Adding Server Side Rendering to a React App

This is part of a series of posts in which I add features to a web app. The name of the app is Festival Hopper, and its a simple app that uses the Untappd API to create lists and batch check in items.

Ejecting from Create React App

The app was initially created using Create React App. While Create React App is a great project to use for quick scaffolding and development of React Apps, I wanted to have more fine tuned control over the environment, both for learning purposes and to implement features that Create React App didn’t support, like server side rendering. So I ran ‘npm run eject’ and re-created the build process from scratch. I started off by making a webpack config for my client-side code, using the old one from Create React App as inspiration and guidance when needed. I also switched to using ESLint, enforced with AirBnB styles, which meant making quite a few edits and renaming many of my react files to have the .jsx file extension.

Adding Server Rendering

Server side rendering refers to the process of building out the webpages of an application on the server, filling them with all necessary content for the requested url, and sending it to the client. This is unlike the usual way, which is to send a mostly empty html page to the client and wait until the app’s javascript file loads and populates the page with content. Server side rendering allows you to cut out the middleman and present a page more quickly, with the downside being that it takes a bit longer to implement.

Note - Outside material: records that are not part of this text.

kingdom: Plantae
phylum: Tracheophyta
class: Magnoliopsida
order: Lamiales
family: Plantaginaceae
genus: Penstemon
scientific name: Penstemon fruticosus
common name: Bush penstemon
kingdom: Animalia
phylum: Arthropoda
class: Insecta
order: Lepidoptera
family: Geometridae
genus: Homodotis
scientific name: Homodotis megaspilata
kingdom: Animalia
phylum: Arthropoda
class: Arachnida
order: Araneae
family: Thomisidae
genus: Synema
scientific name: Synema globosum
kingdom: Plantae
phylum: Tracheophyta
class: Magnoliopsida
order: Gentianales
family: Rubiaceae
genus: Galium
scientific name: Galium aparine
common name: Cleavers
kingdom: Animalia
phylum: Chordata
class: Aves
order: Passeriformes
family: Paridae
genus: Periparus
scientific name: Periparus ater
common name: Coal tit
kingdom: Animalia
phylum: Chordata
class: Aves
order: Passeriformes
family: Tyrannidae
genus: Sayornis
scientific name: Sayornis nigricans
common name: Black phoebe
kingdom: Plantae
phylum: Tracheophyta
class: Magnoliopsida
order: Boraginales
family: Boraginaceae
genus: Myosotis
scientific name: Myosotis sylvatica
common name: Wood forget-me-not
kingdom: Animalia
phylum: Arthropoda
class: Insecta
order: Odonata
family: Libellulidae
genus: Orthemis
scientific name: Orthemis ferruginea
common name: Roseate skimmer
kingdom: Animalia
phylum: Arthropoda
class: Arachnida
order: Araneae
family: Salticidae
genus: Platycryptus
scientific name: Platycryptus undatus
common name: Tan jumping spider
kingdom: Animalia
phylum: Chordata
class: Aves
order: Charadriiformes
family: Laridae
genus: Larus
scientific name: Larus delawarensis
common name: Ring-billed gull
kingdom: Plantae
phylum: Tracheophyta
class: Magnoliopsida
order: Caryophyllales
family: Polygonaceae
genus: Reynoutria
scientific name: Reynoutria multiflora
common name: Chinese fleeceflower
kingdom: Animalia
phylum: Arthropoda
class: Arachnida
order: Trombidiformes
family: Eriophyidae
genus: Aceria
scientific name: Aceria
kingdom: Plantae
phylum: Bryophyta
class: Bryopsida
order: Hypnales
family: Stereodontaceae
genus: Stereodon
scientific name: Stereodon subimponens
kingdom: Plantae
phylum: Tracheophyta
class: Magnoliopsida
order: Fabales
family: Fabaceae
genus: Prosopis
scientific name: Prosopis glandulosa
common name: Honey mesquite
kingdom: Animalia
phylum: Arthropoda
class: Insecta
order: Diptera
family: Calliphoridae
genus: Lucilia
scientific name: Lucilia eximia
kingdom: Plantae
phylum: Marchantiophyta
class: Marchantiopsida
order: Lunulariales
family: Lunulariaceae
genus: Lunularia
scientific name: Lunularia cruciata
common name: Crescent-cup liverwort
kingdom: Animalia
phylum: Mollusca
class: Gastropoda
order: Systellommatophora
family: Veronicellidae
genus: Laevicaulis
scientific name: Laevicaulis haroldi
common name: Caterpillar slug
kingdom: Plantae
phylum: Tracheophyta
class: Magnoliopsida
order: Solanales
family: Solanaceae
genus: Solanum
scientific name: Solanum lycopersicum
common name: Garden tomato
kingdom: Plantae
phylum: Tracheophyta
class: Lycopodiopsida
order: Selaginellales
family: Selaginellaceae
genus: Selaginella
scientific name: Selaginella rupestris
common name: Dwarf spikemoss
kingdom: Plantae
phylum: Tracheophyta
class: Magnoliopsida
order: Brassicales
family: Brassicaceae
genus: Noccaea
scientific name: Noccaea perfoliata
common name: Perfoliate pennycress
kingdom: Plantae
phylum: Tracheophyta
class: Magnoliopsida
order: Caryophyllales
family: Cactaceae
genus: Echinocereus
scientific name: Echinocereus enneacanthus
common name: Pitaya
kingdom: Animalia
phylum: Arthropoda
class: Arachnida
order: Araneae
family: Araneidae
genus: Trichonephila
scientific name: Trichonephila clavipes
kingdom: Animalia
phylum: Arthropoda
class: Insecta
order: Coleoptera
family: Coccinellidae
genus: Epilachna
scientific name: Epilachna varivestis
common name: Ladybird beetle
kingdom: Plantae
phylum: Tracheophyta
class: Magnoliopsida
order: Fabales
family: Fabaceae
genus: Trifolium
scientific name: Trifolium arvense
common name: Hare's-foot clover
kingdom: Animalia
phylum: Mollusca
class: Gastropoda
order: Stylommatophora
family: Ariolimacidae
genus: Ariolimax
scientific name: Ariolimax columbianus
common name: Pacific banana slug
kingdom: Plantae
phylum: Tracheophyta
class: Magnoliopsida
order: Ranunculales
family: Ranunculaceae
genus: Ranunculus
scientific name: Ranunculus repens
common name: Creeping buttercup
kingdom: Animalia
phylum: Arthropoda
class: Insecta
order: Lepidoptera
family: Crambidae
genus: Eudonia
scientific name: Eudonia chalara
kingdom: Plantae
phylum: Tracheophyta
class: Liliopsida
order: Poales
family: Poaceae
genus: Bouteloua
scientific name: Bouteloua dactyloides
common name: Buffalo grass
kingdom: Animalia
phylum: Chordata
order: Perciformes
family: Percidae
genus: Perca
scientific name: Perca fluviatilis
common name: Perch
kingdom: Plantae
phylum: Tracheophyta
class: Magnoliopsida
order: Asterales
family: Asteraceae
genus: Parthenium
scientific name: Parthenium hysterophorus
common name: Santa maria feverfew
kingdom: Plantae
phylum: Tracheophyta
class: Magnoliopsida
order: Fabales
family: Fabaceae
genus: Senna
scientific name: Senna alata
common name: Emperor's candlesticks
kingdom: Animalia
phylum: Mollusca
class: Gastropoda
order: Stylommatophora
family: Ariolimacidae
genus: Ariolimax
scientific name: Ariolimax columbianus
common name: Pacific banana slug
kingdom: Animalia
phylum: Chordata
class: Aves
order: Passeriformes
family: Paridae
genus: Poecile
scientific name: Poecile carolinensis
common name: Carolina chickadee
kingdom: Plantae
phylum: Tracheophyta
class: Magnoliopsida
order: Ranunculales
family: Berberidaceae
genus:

I decided to use Node and Express for my server code because I’m most familiar with them. I took the base file structure from ejecting my app, and added an index.jsx file (jsx because i’ll be including a bit of jsx code related to the untappd app). What index.jsx does: - launches a local server - listens for all requests - checks for login status using cookieParser package - redirects the user when necessary - uses the request url to render appropriate react modules. To accomplish this I actually had to create a slightly different webpack bundle for my server. It differs from the bundled client code in that I bundle all the react js as a module that can be required, instead of as code to be executed immediately once the browser loads it. - takes that react html and pumps it into a nunjucks template to create the complete page. Since i’m using jsx inside of index.js, I need to run it through babel, so in my package.json I add a script command that compiles index.jsx and watches it for further changes. Looks like this: build:index": "babel index.jsx -w -o index-compiled.js.

Another requirement when moving from strictly client-side development is that you have to make your code either aware of its environment or agnostic of it. Certain API’s that I was using on the client side don’t exist on the server, so I had to go through my codebase and add environment checks to do specific things depending on the environment.

At this point, I can launch my server locally and have Festival Hopper up and running correctly. Any changes I make to my index files or react project files while developing are being watched and recompiled/bundled when changes are made. Most importantly though, when I request a page, i receive a fully flushed out html page from the server.

TODOS

  • Production build: Right now I don’t have a production webpack build. So I’d like to make one that makes sure I’m bundling everything to be as lightweight as possible.